Ingredients
1 cup granulated sugar
8 tbsp (1 stick) butter, melted
2 eggs
1/2 cup all-purpose flour
1/2 cup chopped peanuts
1/2 cup chopped walnuts
1/2 cup semisweet chocolate chips
1/4 cup bourbon
1 tsp vanilla extract
1 9 inch unbaked deep-dish pie shell
1 whipped cream, for garnish
1 chocolate shavings, for garnish
Directions
Preheat oven to 350 degrees. Beat sugar and butter in large bowl
until creamy. Add eggs and beat until well mixed. Gradually add
flour, then stir in nuts, chips, bourbon and vanilla. Spread mixture
evenly in unbaked pie shell. Bake 40 minutes. Cool pie on wire
rack; garnish with whipped cream and chocolate shavings. Makes one 9
inch pie Typed in MMFormat by cjhartlin@msn.com Source: Family
Favorites.
Servings: 1 9" pie
Peanut Chocolate Surprise Pie Recipe brought to you by Recipe Ideas
Categories: Chocolate; Dessert; Pie
The History of Recipes
Academics have tracked the existence of recipes back into antiquity, certainly as far into history as ancient Egypt, and possibly even further than that. Interesting though that maybe, sadly, these old cook books were just basic hieroglyphic or cunieform instructions for preparing meals.

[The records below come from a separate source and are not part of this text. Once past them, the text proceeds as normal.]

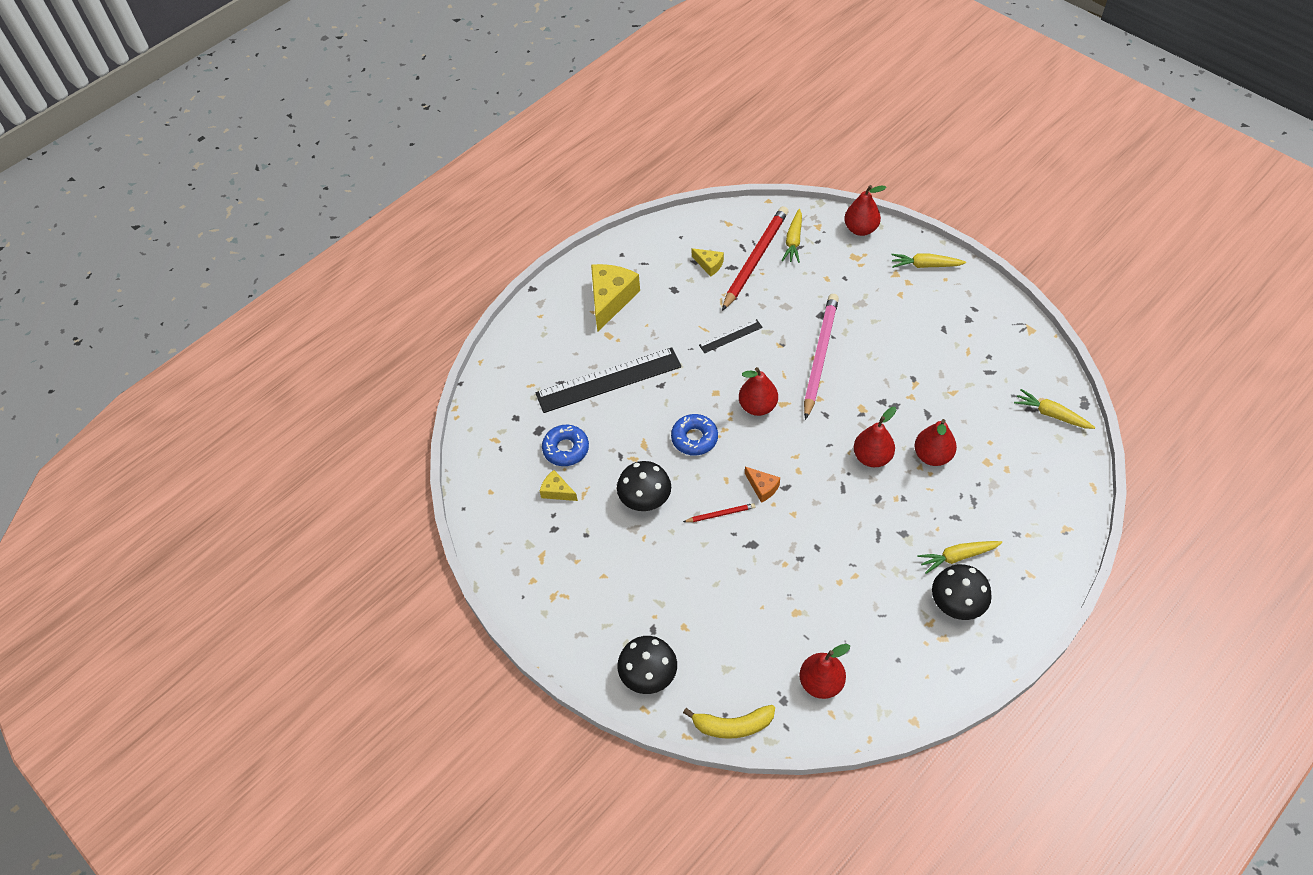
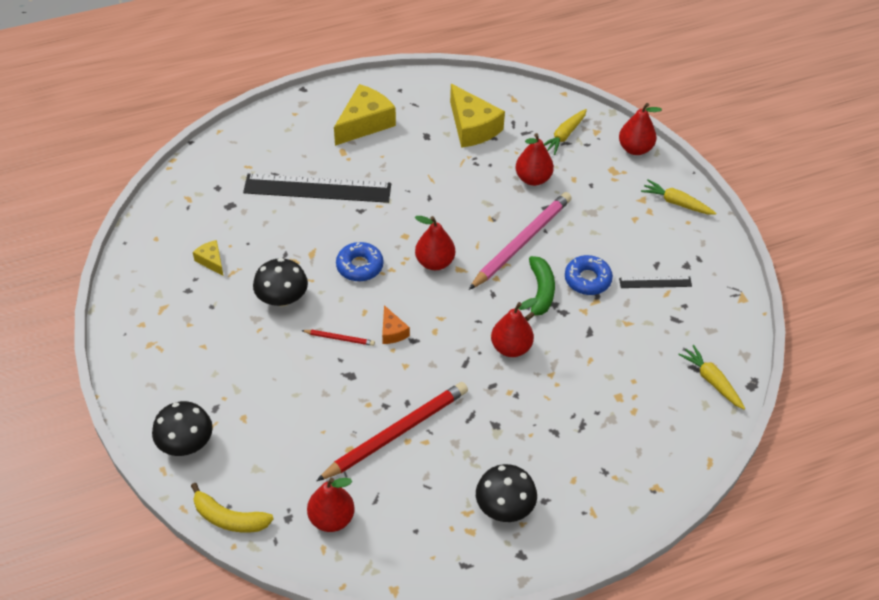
camera: 20 degrees right, 5 degrees down
(566, 449) = (242, 230): blue donut -> blue donut (587, 279)
(709, 265) = (472, 127): yellow cheese -> yellow cheese, size x2.00
(730, 336) = (451, 194): black ruler -> black ruler (655, 282)
(755, 259) = (517, 138): red pencil -> red pencil (396, 433)
(864, 395) = (541, 292): none -> green banana
(932, 456) = (569, 370): red pear -> red pear (533, 179)
(957, 557) = (533, 467): yellow carrot -> none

In fact, the oldest recipe in existence, according to experts is a series of stone tablets in ancient Sumerian which show the making of bread which is then used to make a drink, quite possibly a form of beer as it is recorded as having made anyone who tried it feel blissful and exhilarated. Later on, we find a couple of cookery books dating from the 14th Century - a recipe book called `Forme of Cury`, and another, similary entitled `Curye on Inglish`. Amusingly, these books are not about the curry that is served today, but rather recipes for the types of meals on the tables of the nobility of those days. Later on in the 1400s, people returning from the crusades brought back a variety of spices and herbs from Arab countries, such as coriander, parsley, and basil. These new spices and herbs caused a torrent in manuscripts on food, the majority of which still exist in private libraries. For the next few years, the powerful and wealthy houses competed to serve the most exotic banquets, and as a consequence, cooks and their recipes became highly prized. Even so, it wasn`t until the nineteenth century that formal cookery and cookery books really came of age. Mrs Beeton in the UK, and Fannie Farmer in the US, dedicated their lives to collating, verifying, and publishing recipes to help cooks of their time. By the advent of the twentieth century, cook books are highly popular mostly due to more people being able to read, people having more spare time and disposable income. The introduction of the TV gave us TV cooks and the accompanying recipe books. Which pretty much brings us up to date and the invention of computers and the internet, allowing everybody to search through thousands of recipes like those on the site you are now reading. |
We hope you enjoy this Peanut Chocolate Surprise Pie recipe.